Online Business Savings Accounts

Someone e-mailed me about high-yield savings accounts for businesses. These can be a helpful tool to maximize interest income for all kinds of businesses with idle cash, including sole proprietorships, partnerships, LLC’s, and corporations. Here’s a quick rundown of some favorites.

Capital One 360 

The Capital One Consumer Bank for Business Savings Account pays 0.40% APY and has no minimum balance requirements or monthly fees. The benefit of this savings account is that you get the “it just works” factor of Capital One 360. There are no bells and whistles, it simply pays you a good interest rate, and provides easy and fast transfers to/from your existing business checking account.

Capital One / Costco
If you can open with at least $1000 and will keep at least $100 in your savings account, you can get a slightly higher interest rate of 1.40% APY with the Business Money Market Account from Capital One Bank. The perks of this account include checkwriting ability (you are limited to 6 withdrawals per month, 3 of which can be checks) and the sign-up bonuses for Costco users. Executive members can get $60 and Gold/Business members can get $20 after you open your first account and deposit $5,000 within 30 days.

(Considering upgrading to Executive? Buy a Costco membership certificate and get over $50 in coupons.)

Fidelity Investments
For maximum flexibility, you can open a Fidelity Account for Businesses and invest in anything from a money market fund to bond mutual funds to individual stocks. (Online stock commissions range from $8 to $19.95.) You’ll need $2,500 to open, but there are no minimum balance requirements or annual account fees. Currently, money market yields in general are very low. The Fidelity Cash Reserves fund currently has a yield of 0.28%. But if you were so inclined, you could invest in Treasuries, municipal bonds, inflation-protected bonds, or even dividend stocks.


  1. GE Interest Plus for Business is currently 1.87% APY. While not FDIC insured, it is AA+ rated. I used to use Vanguard Prime MM, but the rates are pathetic these days.
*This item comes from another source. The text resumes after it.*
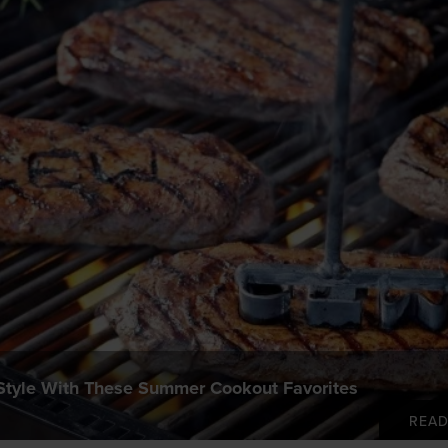
 Style With These Summer Cookout Favorites
REA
  2. I like how 1.15% is considered a high-yield savings account.

  3. Alliant Credit Union is offering 2% APY for Savings. Not everyone can apply for an account there but if you can I feel it’s best in the market with least restrictions.
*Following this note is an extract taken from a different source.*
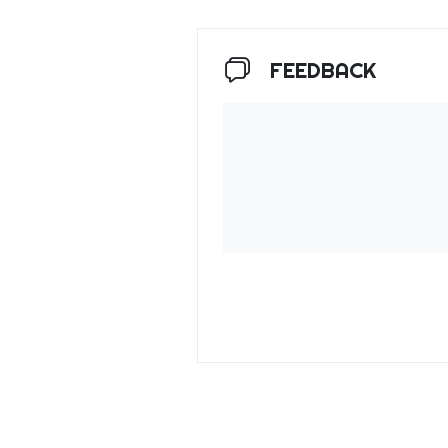
FEEDBACK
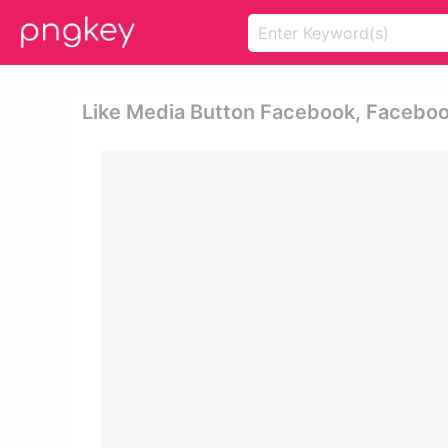
Like Media Button Facebook, Facebook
  4. I used ING awhile back and thought it was fantastic. As said, it was simple and straight-forward. At the time I think the APY was 4 percent or in that neighborhood. Times have changed.

  5. Same, I like how 1.15% is considered a high-yield savings account.

  6. I don’t really see why it’s important when my regular bank can handle all of these things and I have a great working relationship with them already. Are you mentioning these primarily for those who don’t already have good banking arrangements with necessary online tools?